> [Source extract]:
[Start]

Her experience was typical of the period. In raw numbers, the two shelters located in Multnomah County (Portland, Oregon, area) received more than 34,000 live dogs in 1974 and killed 20,000 of them. At this pace, there was no time left over for long-term planning or innovating, no light at the end of the tunnel. Fortunately, it's hard to imagine such bleak circumstances now.
Today, 26 years later, Sharyn Middleton, shelter operating supervisor for Multnomah County Animal Control, said, "I haven't put an adoptable dog to sleep in months, and with all the volunteers and rescue people who work with us now, I may never have to again. People are spaying and neutering; they want to be responsible pet owners. It took a long time but they're starting to get it."
Awesome!
Breathing room
MCAC already had a strong spay and neuter program and good placement practices when Middleton joined the staff in 1980. As a result of the groundwork already in place, she was able to focus her attention on finding ways to increase adoptions and decrease incoming animals. She began working with rescue groups and other community volunteers and she created (and moderated) a cable TV show on responsible pet ownership. Finally, and with a lot of help and encouragement from community volunteers, she helped launch a satellite placement center for local shelters at one of the biggest malls in Oregon. By going the extra mile, thinking creatively and embracing the opportunity to work with volunteers, innovators like Middleton all over the US began reaching for goals they had not dreamed of just a few short years before.
"No-kill" plan to reduce shelter deaths
During roughly the same years that Middleton was launching new programs in Oregon, another innovator burst onto the scene in California as president of the San Francisco SPCA. From the very beginning, Richard Avanzino charted a positive course for his organization by building community support for animals and getting people to work together regardless of their backgrounds or differences. Avanzino is a good looking, charismatic leader with a gift for gab and great marketing skills. His programs and fundraising style represented a startling departure from the negative, pin-the-blame rhetoric used by some of the most prominent organizations of the time. His lack of conformity and enormous fundraising ability earned him sharp criticism from traditional humane organizations, especially those still invested in conflict-style fundraising. Avanzino blamed no one.

[End]

Data extracted from a collection:

[Start]

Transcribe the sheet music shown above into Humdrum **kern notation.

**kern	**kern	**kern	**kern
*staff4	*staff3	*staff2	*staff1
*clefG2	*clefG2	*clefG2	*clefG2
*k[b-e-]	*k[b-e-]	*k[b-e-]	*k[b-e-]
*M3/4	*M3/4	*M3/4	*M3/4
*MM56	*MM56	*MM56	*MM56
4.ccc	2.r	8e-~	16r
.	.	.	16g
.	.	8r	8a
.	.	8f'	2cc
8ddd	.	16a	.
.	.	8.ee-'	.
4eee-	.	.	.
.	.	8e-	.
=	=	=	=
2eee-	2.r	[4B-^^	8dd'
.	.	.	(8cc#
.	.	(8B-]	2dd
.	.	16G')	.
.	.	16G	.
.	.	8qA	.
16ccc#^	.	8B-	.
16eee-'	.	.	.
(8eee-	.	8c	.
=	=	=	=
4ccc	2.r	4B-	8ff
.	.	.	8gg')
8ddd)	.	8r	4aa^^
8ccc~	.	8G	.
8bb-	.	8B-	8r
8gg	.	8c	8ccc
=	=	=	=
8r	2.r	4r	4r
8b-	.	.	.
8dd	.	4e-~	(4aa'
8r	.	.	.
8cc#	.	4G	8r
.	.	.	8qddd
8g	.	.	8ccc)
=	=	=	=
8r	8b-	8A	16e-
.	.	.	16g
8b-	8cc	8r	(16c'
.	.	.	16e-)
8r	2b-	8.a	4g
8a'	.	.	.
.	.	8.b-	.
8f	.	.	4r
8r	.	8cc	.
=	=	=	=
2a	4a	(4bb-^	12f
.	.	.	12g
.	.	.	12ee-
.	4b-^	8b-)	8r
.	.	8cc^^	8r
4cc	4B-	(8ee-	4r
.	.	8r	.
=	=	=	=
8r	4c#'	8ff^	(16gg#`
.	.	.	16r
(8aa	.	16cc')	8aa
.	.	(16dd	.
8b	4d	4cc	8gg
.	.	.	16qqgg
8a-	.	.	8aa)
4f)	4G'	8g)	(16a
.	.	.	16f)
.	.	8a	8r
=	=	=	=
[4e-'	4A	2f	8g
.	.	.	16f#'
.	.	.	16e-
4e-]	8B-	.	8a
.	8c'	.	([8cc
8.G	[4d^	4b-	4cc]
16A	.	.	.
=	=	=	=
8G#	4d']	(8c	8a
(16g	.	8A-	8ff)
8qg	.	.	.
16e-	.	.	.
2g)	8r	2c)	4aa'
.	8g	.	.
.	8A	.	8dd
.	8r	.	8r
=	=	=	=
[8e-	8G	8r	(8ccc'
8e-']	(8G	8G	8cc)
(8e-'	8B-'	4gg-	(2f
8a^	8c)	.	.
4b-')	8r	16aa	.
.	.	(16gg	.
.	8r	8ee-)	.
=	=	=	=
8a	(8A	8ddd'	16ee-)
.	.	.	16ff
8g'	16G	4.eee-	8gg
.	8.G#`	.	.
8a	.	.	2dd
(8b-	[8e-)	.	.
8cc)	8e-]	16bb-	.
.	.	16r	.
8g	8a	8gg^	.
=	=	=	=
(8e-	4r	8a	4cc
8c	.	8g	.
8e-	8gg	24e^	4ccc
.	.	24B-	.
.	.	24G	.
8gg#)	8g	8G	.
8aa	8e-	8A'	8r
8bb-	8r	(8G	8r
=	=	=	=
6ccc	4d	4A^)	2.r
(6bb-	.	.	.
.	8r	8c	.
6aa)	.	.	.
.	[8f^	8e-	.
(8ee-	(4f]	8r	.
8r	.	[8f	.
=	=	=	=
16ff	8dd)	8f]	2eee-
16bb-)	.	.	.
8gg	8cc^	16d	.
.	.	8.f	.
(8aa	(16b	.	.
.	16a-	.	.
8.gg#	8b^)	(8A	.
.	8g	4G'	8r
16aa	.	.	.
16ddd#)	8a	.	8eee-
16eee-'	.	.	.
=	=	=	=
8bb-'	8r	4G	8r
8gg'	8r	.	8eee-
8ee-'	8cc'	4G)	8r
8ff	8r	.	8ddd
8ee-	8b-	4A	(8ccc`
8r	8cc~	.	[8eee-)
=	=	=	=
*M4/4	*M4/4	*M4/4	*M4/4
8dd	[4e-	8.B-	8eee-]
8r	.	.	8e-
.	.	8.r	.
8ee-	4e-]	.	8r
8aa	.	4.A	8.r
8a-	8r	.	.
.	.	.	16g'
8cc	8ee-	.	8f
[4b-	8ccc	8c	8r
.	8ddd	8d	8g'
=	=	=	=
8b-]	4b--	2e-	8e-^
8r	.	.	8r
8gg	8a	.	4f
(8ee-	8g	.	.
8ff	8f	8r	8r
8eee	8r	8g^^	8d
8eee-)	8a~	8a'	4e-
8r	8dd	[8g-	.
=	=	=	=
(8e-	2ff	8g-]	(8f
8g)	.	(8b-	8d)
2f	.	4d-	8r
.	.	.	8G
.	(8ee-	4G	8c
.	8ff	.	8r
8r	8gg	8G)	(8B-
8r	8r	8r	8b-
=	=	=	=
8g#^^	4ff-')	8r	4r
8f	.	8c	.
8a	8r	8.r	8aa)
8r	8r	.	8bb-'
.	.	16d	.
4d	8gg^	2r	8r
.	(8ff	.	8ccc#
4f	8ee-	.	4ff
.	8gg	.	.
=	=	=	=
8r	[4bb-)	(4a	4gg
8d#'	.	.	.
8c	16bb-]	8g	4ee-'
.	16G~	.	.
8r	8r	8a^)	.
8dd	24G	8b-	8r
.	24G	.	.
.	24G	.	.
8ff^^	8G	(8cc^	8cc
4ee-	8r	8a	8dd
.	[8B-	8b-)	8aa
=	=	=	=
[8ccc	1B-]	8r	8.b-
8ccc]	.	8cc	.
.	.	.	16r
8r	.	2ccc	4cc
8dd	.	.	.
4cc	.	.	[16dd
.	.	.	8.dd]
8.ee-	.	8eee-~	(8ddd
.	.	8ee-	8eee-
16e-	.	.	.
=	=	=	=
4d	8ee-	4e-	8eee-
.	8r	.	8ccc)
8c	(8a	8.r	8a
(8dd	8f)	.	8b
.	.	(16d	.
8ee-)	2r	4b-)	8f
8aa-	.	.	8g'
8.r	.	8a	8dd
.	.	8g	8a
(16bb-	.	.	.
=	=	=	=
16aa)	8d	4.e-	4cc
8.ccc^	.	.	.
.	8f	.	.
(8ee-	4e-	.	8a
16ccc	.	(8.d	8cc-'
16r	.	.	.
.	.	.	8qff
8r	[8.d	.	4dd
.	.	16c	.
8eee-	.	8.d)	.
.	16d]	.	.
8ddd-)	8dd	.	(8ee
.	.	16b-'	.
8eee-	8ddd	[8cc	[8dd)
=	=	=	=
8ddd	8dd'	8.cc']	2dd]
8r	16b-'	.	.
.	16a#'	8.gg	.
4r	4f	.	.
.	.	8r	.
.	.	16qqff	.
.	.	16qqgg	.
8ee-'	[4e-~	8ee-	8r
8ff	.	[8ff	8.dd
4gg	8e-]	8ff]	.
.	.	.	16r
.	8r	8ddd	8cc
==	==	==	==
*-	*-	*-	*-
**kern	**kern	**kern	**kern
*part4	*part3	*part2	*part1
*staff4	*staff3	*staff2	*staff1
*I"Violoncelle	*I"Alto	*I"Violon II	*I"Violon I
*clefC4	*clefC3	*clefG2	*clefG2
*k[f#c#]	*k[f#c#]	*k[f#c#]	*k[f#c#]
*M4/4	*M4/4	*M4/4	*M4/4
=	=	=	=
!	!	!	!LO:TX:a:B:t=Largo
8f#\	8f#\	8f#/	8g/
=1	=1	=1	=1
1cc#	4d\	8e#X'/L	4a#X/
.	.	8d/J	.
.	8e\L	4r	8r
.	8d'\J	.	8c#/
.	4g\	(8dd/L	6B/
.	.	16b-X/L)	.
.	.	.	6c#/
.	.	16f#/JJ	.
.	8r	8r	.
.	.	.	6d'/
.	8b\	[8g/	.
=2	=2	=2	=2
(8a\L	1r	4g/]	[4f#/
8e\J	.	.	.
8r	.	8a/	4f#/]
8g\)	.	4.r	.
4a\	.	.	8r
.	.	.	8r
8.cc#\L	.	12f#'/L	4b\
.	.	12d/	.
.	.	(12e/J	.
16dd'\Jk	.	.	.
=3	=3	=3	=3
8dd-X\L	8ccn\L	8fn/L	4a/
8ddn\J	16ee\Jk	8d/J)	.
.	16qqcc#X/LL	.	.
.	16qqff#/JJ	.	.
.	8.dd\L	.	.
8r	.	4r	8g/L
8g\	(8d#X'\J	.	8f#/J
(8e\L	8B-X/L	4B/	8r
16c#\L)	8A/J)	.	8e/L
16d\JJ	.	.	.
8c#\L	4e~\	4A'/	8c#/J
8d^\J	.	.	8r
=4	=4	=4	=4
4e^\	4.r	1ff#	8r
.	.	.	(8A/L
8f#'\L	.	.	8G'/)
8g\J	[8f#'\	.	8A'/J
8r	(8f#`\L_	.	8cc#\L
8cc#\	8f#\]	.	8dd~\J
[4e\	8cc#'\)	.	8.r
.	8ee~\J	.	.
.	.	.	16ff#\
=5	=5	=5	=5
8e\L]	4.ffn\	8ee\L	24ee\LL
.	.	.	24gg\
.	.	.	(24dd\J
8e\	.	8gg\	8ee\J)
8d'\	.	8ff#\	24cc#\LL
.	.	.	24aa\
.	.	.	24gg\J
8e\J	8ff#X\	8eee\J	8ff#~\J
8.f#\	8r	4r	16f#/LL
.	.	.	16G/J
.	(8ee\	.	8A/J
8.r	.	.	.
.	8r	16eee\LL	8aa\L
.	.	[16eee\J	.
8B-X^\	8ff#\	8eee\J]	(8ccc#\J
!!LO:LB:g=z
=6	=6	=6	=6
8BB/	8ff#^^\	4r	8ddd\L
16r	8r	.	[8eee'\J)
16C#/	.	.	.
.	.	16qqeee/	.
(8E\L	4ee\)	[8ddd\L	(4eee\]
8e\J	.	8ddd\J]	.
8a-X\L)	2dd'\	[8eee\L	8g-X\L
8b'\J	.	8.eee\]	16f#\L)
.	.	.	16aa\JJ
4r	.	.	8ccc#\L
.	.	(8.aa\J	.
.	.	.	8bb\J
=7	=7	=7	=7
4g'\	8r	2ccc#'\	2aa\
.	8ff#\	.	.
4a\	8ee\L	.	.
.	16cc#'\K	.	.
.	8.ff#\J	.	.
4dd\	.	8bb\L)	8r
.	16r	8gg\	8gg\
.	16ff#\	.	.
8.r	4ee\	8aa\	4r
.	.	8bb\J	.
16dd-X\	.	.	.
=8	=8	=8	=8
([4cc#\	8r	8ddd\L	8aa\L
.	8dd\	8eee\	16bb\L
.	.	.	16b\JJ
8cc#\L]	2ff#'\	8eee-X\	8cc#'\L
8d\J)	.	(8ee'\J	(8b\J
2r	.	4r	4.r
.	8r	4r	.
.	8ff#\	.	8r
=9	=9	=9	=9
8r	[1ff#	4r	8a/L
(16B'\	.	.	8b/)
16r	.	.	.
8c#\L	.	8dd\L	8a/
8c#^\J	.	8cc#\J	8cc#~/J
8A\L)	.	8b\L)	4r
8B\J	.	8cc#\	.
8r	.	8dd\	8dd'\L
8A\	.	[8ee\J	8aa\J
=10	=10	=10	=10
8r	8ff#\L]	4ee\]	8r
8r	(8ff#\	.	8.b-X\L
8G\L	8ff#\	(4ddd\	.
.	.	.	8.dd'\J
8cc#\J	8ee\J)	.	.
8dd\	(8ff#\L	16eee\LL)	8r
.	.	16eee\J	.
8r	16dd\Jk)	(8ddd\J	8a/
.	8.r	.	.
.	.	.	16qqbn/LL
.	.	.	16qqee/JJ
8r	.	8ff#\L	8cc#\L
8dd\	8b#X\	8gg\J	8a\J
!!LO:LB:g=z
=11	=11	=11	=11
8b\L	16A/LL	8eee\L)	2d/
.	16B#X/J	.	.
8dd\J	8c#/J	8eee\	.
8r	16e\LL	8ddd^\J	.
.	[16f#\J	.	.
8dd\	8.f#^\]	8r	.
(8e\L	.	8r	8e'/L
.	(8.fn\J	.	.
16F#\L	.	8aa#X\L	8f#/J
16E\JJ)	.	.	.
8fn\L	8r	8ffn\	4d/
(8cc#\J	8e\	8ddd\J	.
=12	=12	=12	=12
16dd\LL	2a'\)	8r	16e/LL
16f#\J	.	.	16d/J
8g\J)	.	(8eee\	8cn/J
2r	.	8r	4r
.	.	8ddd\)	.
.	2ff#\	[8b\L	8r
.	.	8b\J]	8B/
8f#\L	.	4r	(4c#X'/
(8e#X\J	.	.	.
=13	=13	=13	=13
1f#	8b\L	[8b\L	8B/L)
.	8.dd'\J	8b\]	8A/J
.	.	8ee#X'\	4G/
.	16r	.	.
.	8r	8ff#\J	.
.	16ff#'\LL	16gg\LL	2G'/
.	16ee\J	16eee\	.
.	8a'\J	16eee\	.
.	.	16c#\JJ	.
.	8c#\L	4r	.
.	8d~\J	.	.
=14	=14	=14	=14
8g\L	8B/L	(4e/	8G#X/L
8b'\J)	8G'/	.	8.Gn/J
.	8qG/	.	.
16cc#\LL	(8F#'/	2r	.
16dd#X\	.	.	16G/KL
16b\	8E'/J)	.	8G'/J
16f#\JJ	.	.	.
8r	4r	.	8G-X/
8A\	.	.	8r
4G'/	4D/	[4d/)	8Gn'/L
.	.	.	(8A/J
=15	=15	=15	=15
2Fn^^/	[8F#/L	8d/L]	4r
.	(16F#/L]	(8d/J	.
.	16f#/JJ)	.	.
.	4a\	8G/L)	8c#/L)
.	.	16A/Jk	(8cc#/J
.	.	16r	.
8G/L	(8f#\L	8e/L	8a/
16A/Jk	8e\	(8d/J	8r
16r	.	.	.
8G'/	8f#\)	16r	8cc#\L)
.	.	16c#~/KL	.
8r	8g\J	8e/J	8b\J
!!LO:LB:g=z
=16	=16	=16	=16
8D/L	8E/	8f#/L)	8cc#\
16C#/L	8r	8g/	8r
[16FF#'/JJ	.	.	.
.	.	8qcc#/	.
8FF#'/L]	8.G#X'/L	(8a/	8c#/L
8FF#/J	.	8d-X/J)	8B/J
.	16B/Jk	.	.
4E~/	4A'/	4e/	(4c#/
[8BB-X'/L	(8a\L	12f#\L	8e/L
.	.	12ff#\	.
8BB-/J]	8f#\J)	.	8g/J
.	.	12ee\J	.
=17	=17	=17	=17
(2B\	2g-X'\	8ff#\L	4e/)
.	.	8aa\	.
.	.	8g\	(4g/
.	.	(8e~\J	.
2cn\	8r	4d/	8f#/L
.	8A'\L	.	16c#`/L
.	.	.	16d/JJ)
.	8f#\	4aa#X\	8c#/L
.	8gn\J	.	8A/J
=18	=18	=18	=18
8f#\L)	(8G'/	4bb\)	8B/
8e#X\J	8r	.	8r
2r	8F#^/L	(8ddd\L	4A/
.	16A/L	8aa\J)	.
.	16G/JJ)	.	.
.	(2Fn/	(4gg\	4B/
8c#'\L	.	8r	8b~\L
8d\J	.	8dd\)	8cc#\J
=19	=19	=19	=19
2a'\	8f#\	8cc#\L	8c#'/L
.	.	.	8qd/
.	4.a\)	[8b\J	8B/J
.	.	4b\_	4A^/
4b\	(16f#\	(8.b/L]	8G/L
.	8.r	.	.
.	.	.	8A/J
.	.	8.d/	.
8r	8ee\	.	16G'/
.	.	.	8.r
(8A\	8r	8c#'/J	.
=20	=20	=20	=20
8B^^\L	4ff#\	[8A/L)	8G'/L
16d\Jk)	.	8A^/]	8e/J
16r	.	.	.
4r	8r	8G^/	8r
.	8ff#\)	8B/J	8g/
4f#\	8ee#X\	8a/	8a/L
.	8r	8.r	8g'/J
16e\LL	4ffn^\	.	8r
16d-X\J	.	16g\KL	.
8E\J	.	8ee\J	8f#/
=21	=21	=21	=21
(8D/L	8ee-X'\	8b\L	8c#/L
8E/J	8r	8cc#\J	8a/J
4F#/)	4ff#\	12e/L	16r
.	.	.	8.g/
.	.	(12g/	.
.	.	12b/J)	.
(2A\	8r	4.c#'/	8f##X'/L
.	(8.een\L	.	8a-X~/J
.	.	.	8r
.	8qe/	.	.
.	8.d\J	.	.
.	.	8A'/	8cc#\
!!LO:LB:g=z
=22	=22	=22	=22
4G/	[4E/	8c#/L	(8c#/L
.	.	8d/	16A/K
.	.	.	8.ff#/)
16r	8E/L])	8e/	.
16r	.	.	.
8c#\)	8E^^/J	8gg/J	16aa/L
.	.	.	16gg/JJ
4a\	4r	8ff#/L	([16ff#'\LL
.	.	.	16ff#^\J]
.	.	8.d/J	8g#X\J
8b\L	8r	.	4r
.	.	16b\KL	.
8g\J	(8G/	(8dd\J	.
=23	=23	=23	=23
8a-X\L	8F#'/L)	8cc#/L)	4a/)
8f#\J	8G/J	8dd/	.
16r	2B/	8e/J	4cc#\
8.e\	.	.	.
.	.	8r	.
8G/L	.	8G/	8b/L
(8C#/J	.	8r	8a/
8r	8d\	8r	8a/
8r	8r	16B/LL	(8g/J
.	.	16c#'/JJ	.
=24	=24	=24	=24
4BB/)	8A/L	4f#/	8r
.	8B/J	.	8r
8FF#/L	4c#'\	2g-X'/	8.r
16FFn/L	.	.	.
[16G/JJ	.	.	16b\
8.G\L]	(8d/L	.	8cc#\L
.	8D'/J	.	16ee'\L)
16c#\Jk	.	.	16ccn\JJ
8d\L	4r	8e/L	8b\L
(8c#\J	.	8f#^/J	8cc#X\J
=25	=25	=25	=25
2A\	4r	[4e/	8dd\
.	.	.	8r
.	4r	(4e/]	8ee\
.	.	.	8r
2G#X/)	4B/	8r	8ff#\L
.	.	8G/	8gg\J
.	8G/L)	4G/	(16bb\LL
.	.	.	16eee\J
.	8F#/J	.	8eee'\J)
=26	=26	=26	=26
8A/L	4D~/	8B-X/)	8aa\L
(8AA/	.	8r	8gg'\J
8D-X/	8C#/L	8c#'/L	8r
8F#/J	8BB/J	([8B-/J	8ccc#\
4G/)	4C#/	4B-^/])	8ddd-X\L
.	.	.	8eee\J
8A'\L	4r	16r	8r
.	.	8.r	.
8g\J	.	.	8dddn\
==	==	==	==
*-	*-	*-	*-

[End]

> [Parts of the exercise]:
1. Repeat the part of the passage on animal shelters between "Her experience was" and "bleak circumstances now.", inclusive.
2. List each initiative the passage on animal shelters says Middleton began or helped start after joining the MCAC staff.

> [Exercise solutions]:
1.
Her experience was typical of the period. In raw numbers, the two shelters located in Multnomah County (Portland, Oregon, area) received more than 34,000 live dogs in 1974 and killed 20,000 of them. At this pace, there was no time left over for long-term planning or innovating, no light at the end of the tunnel. Fortunately, it's hard to imagine such bleak circumstances now.

2.
- Working with rescue groups and other community volunteers
- Creating and moderating a cable TV show on responsible pet ownership
- Helping launch a satellite placement center for local shelters at one of the biggest malls in Oregon